ClusterFuzz was built to remove as much manual work from fuzzing as possible. Bug triage, in particular, has historically been a difficult and manual process. This document describes some common workflows where ClusterFuzz may save time with triage.
- Triaging new crashes
ClusterFuzz performs some analysis on each testcase. For example, ClusterFuzz can determine whether or not a crash has any security implications through its crash type.
The Testcases page provides filters and search functionality on testcases. You may filter by:
- crash type
- crash state
- fuzzer name
- job name
- Reliability of reproducing the crash
- Security implications
By default, only privileged users may see issues with security implications. This allows you to grant access to some users without leaking potentially sensitive information. See Access control for giving full or more granular access.
The more frequently you create builds, the narrower these ranges will be. If you archive every revision of your build, ClusterFuzz can point to the exact commit which introduced the bug.
When using sanitizers, the stack traces associated with a bug contain relevant information that can help you determine the cause of the crash. This is more of an art than an exact science, and there is no one process to follow to find a culprit changelist using this information.

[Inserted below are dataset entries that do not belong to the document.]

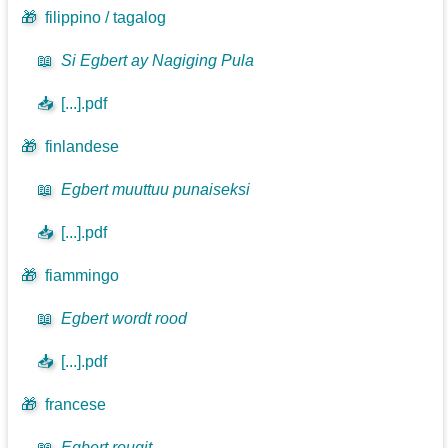
🎁
filippino / tagalog
📖
Si Egbert ay Nagiging Pula
📥
[...].pdf
🎁
finlandese
📖
Egbert muuttuu punaiseksi
📥
[...].pdf
🎁
fiammingo
📖
Egbert wordt rood
📥
[...].pdf
🎁
francese
📖
Egbert rougit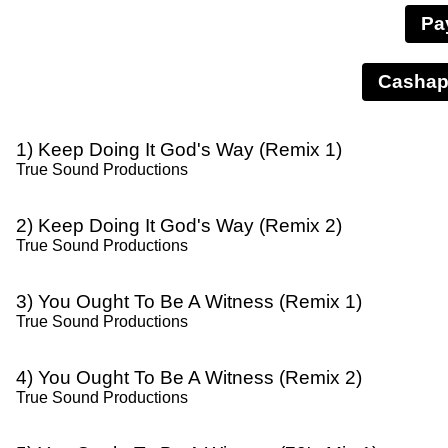
Pa
1) Keep Doing It God's Way (Remix 1)
True Sound Productions
2) Keep Doing It God's Way (Remix 2)
True Sound Productions
3) You Ought To Be A Witness (Remix 1)
True Sound Productions
4) You Ought To Be A Witness (Remix 2)
True Sound Productions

That said, it is often helpful to look for changes in the regression range, if available, that modify the same files seen in the stack traces. When that isn’t an option, “git blame” or similar tools may be helpful to find a developer more familiar with the code in question who may be a good first point of contact.
ClusterFuzz also provides statistics on how often issues occur, and under what conditions. For example, ClusterFuzz tracks which platform issues reproduce on and which fuzzers found them.
These sometimes provide useful insights for bugs where other methods fail. For example, if nothing directly modifies a file in a crash stack but you find that it only reproduces on a specific platform, a large behavior change on that platform may be the culprit. For a non-reproducible crash, it may be useful to know that it started occurring 3 days ago, the same time as a risky change.